Izrael jest i zawsze był rasistowskim, syjonistycznym, kolonialnym państwem osadniczym. Był założony w 1948 roku na podstawie umowy imperialistów, poprzez fizyczne wyrzucenie ludności palestyńskiej z ich historycznej Palestyny. Wkrótce po tym jak nastąpił pierwotny "podział", który rozdzielił Palestynę na dwie części, uzbrojona przez imperialistów armia syjonistyczna zorganizowała wojnę celem zniszczenia setek palestyńskich miast i wsi po to by okupować dodatkowe części Palestyny. To co pozostało dzisiaj z Palestyny to mniej niż 20 procent ojczyzny milionów Palestyńczyków, większość z których żyje dzisiaj na wygnaniu i stanowi największą populację uchodźców na świecie.

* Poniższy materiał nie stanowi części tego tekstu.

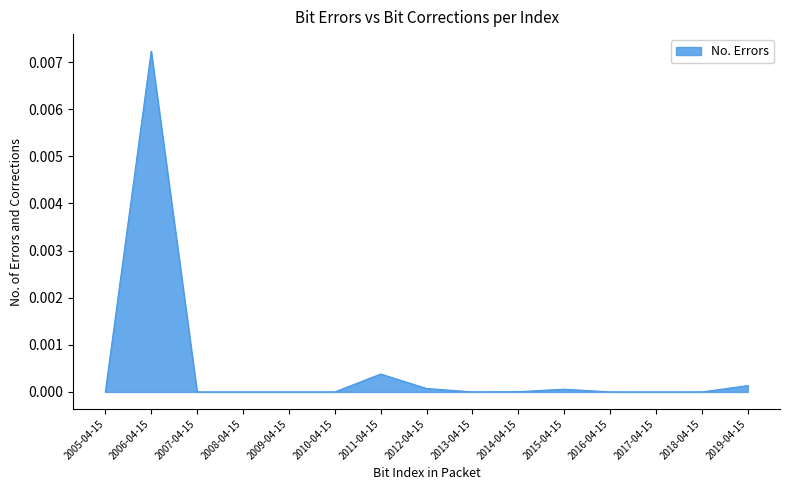

Which label corresponds to the largest value in the chart?

2006-04-15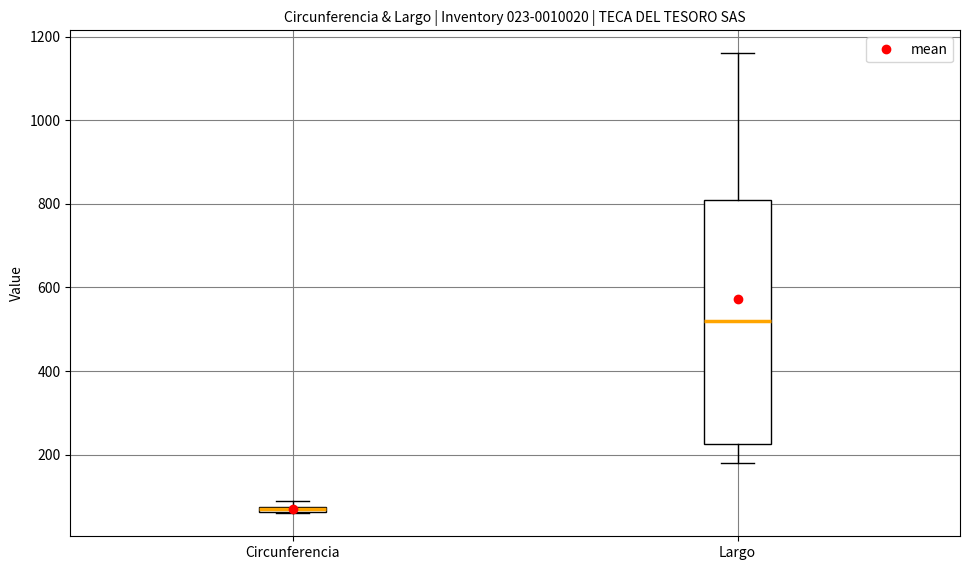

Comparing the boxes themselves (not the whiskers), which one is the tallest?

Largo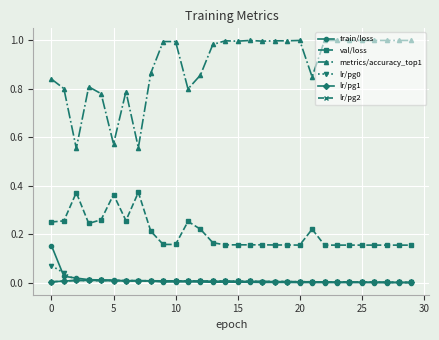

True or false: train/loss and val/loss cross at least once.

False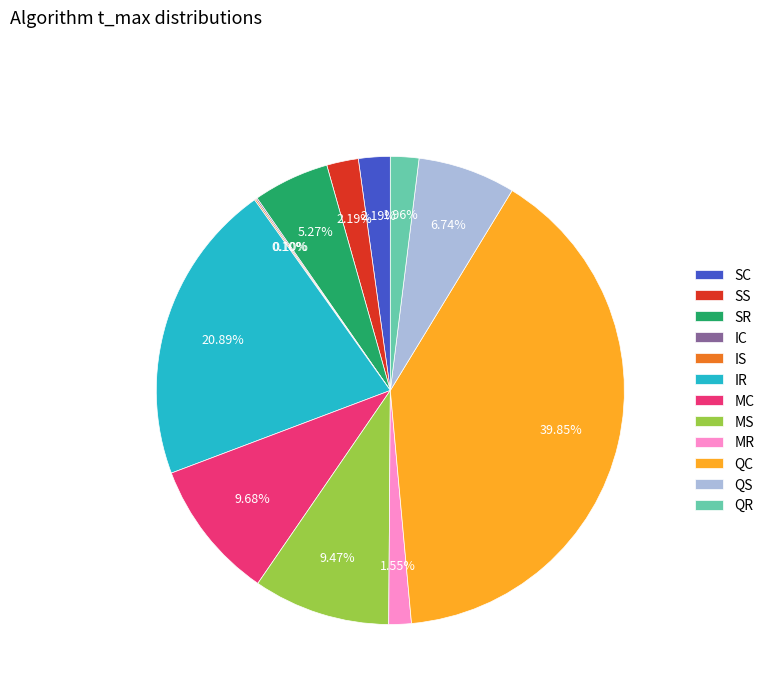

Do QR and IR together represent more than half of the pie?

No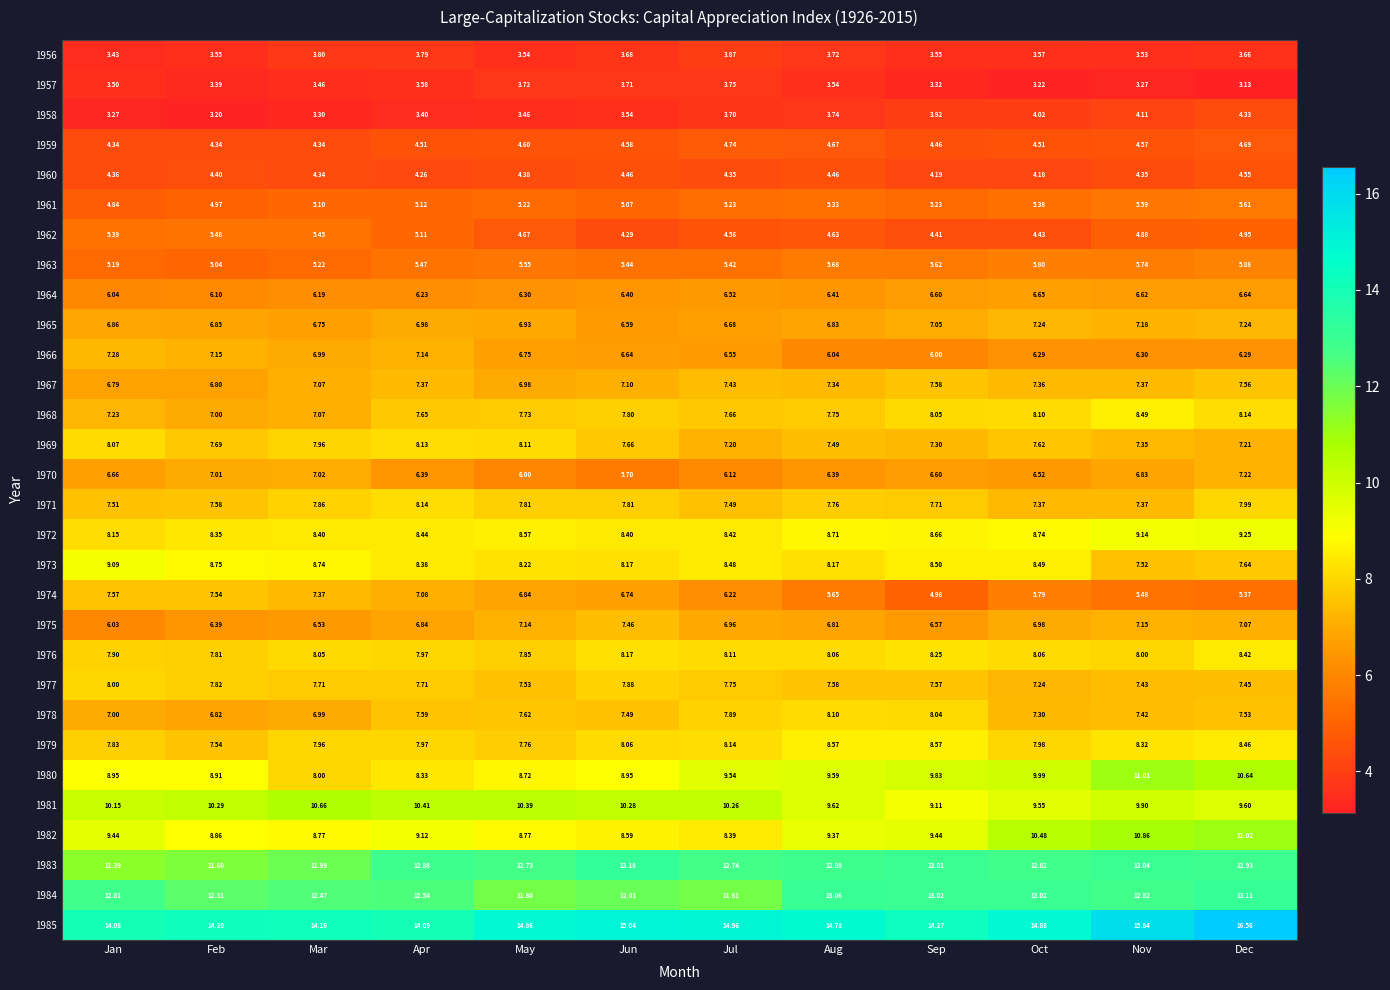

Rank the categories by 1963 value from highest to lowest.

Dec, Oct, Nov, Aug, Sep, May, Apr, Jun, Jul, Mar, Jan, Feb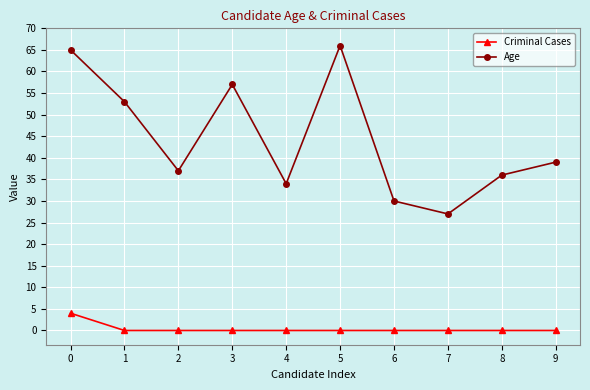

Is it true that Age equals 36 at 8?

True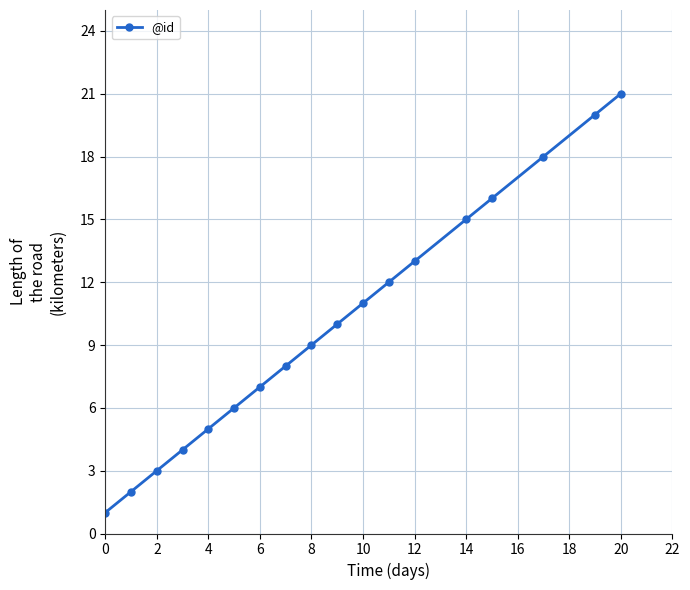

What is the difference between the maximum and minimum values?

20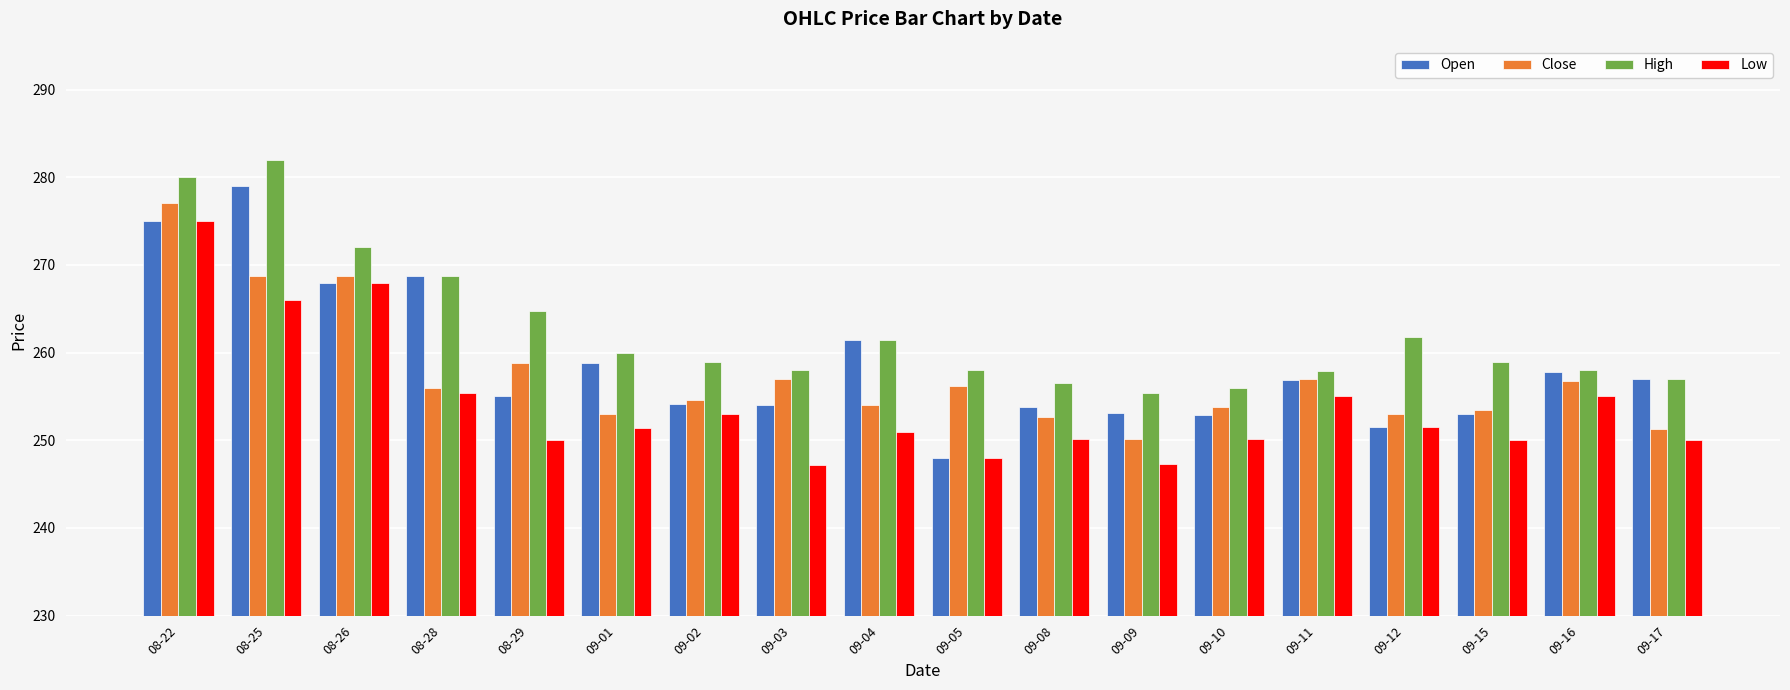

Is it true that Close equals 176.0 at 08-29?

False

"Socialist Resistance", tak jak ogromna większość brytyjskich socjalistów, nigdy nie uznawała legalności syjonistycznego państwa Izrael tak samo jak odrzucamy uznanie legalaności podbojów i okupacji jakiegokolwiek narodu przez imperialistycznych kolonizatorów gdziekolwiek na świecie, w przeszłości i obecnie. Wspieramy samostanowienie Palestyńczyków. Na pierwotnych terenach Palestyny powinno powstać demokratyczne, świeckie państwo, z równymi prawami dla wszystkich i z prawem powrotu dla wszystkich Palestyńczyków.
Wzywamy do demontażu syjonistycznych struktur państwa Izrael, które jest formą zinstytucjonalizowanej dyskryminacji analogicznej do apartheidu z Południowej Afryce. Równocześnie wspieramy walkę o socjalistyczną federację Bliskiego Wschodu i o socjalistyczną Palestynę, gdzie wszyscy mieszkańcy, bez względu na pochodzenie religijne czy etniczne, mogą żyć w pokoju, w egalitarnym społeczeństwie wolnym od kapitalistycznego zysku i eksploatacji.
"Socialist Resistance" to brytyjski miesięcznik lewicowo-ekologiczny redagowany przez zwolenników Czwartej Międzynarodówki. Artykuł opublikowano także w miesięczniku "International Viewpoint".